■ Exercise objective:
Turn every line of all the rows below into a JSON list of strings, one string per line, leaving out blank lines.

====== Material provided ======

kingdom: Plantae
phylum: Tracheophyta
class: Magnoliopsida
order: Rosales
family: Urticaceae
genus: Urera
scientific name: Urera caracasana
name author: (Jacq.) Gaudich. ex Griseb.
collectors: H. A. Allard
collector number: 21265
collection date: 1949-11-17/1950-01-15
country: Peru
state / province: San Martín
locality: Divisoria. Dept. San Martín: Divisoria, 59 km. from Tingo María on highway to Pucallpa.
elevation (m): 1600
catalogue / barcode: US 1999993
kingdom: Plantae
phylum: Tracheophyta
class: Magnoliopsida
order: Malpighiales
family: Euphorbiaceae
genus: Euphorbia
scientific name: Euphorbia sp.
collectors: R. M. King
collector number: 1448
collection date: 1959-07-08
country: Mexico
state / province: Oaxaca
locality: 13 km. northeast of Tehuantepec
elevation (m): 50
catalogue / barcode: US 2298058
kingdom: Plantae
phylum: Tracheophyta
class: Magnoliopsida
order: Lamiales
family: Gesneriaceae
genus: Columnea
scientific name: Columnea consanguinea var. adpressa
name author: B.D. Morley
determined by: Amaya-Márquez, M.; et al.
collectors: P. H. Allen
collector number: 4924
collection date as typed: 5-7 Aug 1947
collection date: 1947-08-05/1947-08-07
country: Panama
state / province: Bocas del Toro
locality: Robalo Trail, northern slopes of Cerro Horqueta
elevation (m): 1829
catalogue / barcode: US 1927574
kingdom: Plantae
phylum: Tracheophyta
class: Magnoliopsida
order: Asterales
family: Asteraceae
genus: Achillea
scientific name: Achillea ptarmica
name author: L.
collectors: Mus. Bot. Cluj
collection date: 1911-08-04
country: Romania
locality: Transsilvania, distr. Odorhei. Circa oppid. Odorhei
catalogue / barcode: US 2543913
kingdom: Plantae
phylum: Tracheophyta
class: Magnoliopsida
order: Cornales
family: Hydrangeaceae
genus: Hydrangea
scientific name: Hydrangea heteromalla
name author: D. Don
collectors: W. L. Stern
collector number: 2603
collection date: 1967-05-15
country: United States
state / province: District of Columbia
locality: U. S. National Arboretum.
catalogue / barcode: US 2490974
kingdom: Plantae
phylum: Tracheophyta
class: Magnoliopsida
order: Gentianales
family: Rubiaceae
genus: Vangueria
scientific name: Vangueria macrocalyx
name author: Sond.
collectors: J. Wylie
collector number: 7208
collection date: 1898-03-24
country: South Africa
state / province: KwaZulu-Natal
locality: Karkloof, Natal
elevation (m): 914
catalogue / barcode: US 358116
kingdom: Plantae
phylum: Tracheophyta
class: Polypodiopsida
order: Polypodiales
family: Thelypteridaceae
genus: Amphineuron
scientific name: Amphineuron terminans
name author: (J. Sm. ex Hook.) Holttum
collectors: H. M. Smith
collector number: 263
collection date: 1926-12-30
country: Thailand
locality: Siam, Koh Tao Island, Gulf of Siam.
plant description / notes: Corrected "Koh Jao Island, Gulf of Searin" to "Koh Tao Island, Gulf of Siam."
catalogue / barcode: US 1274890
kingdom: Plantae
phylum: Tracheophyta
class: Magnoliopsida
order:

======

■ Written solution:
[
  "kingdom: Plantae",
  "phylum: Tracheophyta",
  "class: Magnoliopsida",
  "order: Rosales",
  "family: Urticaceae",
  "genus: Urera",
  "scientific name: Urera caracasana",
  "name author: (Jacq.) Gaudich. ex Griseb.",
  "collectors: H. A. Allard",
  "collector number: 21265",
  "collection date: 1949-11-17/1950-01-15",
  "country: Peru",
  "state / province: San Martín",
  "locality: Divisoria. Dept. San Martín: Divisoria, 59 km. from Tingo María on highway to Pucallpa.",
  "elevation (m): 1600",
  "catalogue / barcode: US 1999993",
  "kingdom: Plantae",
  "phylum: Tracheophyta",
  "class: Magnoliopsida",
  "order: Malpighiales",
  "family: Euphorbiaceae",
  "genus: Euphorbia",
  "scientific name: Euphorbia sp.",
  "collectors: R. M. King",
  "collector number: 1448",
  "collection date: 1959-07-08",
  "country: Mexico",
  "state / province: Oaxaca",
  "locality: 13 km. northeast of Tehuantepec",
  "elevation (m): 50",
  "catalogue / barcode: US 2298058",
  "kingdom: Plantae",
  "phylum: Tracheophyta",
  "class: Magnoliopsida",
  "order: Lamiales",
  "family: Gesneriaceae",
  "genus: Columnea",
  "scientific name: Columnea consanguinea var. adpressa",
  "name author: B.D. Morley",
  "determined by: Amaya-Márquez, M.; et al.",
  "collectors: P. H. Allen",
  "collector number: 4924",
  "collection date as typed: 5-7 Aug 1947",
  "collection date: 1947-08-05/1947-08-07",
  "country: Panama",
  "state / province: Bocas del Toro",
  "locality: Robalo Trail, northern slopes of Cerro Horqueta",
  "elevation (m): 1829",
  "catalogue / barcode: US 1927574",
  "kingdom: Plantae",
  "phylum: Tracheophyta",
  "class: Magnoliopsida",
  "order: Asterales",
  "family: Asteraceae",
  "genus: Achillea",
  "scientific name: Achillea ptarmica",
  "name author: L.",
  "collectors: Mus. Bot. Cluj",
  "collection date: 1911-08-04",
  "country: Romania",
  "locality: Transsilvania, distr. Odorhei. Circa oppid. Odorhei",
  "catalogue / barcode: US 2543913",
  "kingdom: Plantae",
  "phylum: Tracheophyta",
  "class: Magnoliopsida",
  "order: Cornales",
  "family: Hydrangeaceae",
  "genus: Hydrangea",
  "scientific name: Hydrangea heteromalla",
  "name author: D. Don",
  "collectors: W. L. Stern",
  "collector number: 2603",
  "collection date: 1967-05-15",
  "country: United States",
  "state / province: District of Columbia",
  "locality: U. S. National Arboretum.",
  "catalogue / barcode: US 2490974",
  "kingdom: Plantae",
  "phylum: Tracheophyta",
  "class: Magnoliopsida",
  "order: Gentianales",
  "family: Rubiaceae",
  "genus: Vangueria",
  "scientific name: Vangueria macrocalyx",
  "name author: Sond.",
  "collectors: J. Wylie",
  "collector number: 7208",
  "collection date: 1898-03-24",
  "country: South Africa",
  "state / province: KwaZulu-Natal",
  "locality: Karkloof, Natal",
  "elevation (m): 914",
  "catalogue / barcode: US 358116",
  "kingdom: Plantae",
  "phylum: Tracheophyta",
  "class: Polypodiopsida",
  "order: Polypodiales",
  "family: Thelypteridaceae",
  "genus: Amphineuron",
  "scientific name: Amphineuron terminans",
  "name author: (J. Sm. ex Hook.) Holttum",
  "collectors: H. M. Smith",
  "collector number: 263",
  "collection date: 1926-12-30",
  "country: Thailand",
  "locality: Siam, Koh Tao Island, Gulf of Siam.",
  "plant description / notes: Corrected \"Koh Jao Island, Gulf of Searin\" to \"Koh Tao Island, Gulf of Siam.\"",
  "catalogue / barcode: US 1274890",
  "kingdom: Plantae",
  "phylum: Tracheophyta",
  "class: Magnoliopsida",
  "order:"
]